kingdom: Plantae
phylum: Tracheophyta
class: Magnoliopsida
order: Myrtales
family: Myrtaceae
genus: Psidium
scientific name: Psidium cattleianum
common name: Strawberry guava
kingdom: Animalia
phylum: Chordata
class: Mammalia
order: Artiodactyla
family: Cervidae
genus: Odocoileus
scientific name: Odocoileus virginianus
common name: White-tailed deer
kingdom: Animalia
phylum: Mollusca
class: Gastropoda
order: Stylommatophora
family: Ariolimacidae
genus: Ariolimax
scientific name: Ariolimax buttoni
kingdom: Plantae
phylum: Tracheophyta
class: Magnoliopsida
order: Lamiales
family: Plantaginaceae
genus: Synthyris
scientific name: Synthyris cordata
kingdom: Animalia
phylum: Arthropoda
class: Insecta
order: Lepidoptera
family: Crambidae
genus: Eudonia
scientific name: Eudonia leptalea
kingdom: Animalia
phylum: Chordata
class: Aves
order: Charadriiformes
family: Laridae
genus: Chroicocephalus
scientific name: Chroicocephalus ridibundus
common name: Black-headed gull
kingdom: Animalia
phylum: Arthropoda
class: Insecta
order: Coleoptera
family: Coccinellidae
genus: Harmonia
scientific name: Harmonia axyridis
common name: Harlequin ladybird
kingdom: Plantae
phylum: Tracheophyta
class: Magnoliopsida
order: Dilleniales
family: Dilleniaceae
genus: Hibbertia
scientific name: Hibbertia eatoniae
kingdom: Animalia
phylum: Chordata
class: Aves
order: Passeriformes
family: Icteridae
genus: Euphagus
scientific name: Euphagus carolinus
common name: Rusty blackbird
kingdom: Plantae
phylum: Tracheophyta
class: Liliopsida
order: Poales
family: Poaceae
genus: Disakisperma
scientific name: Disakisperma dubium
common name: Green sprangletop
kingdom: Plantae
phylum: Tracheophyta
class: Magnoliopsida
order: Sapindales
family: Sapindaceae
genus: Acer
★ ★ ★ ★ ★ ★ ★
Your objective: Copy out every line of the records above without changing a single word, letter, or punctuation mark.

Result of the exercise:
kingdom: Plantae
phylum: Tracheophyta
class: Magnoliopsida
order: Myrtales
family: Myrtaceae
genus: Psidium
scientific name: Psidium cattleianum
common name: Strawberry guava
kingdom: Animalia
phylum: Chordata
class: Mammalia
order: Artiodactyla
family: Cervidae
genus: Odocoileus
scientific name: Odocoileus virginianus
common name: White-tailed deer
kingdom: Animalia
phylum: Mollusca
class: Gastropoda
order: Stylommatophora
family: Ariolimacidae
genus: Ariolimax
scientific name: Ariolimax buttoni
kingdom: Plantae
phylum: Tracheophyta
class: Magnoliopsida
order: Lamiales
family: Plantaginaceae
genus: Synthyris
scientific name: Synthyris cordata
kingdom: Animalia
phylum: Arthropoda
class: Insecta
order: Lepidoptera
family: Crambidae
genus: Eudonia
scientific name: Eudonia leptalea
kingdom: Animalia
phylum: Chordata
class: Aves
order: Charadriiformes
family: Laridae
genus: Chroicocephalus
scientific name: Chroicocephalus ridibundus
common name: Black-headed gull
kingdom: Animalia
phylum: Arthropoda
class: Insecta
order: Coleoptera
family: Coccinellidae
genus: Harmonia
scientific name: Harmonia axyridis
common name: Harlequin ladybird
kingdom: Plantae
phylum: Tracheophyta
class: Magnoliopsida
order: Dilleniales
family: Dilleniaceae
genus: Hibbertia
scientific name: Hibbertia eatoniae
kingdom: Animalia
phylum: Chordata
class: Aves
order: Passeriformes
family: Icteridae
genus: Euphagus
scientific name: Euphagus carolinus
common name: Rusty blackbird
kingdom: Plantae
phylum: Tracheophyta
class: Liliopsida
order: Poales
family: Poaceae
genus: Disakisperma
scientific name: Disakisperma dubium
common name: Green sprangletop
kingdom: Plantae
phylum: Tracheophyta
class: Magnoliopsida
order: Sapindales
family: Sapindaceae
genus: Acer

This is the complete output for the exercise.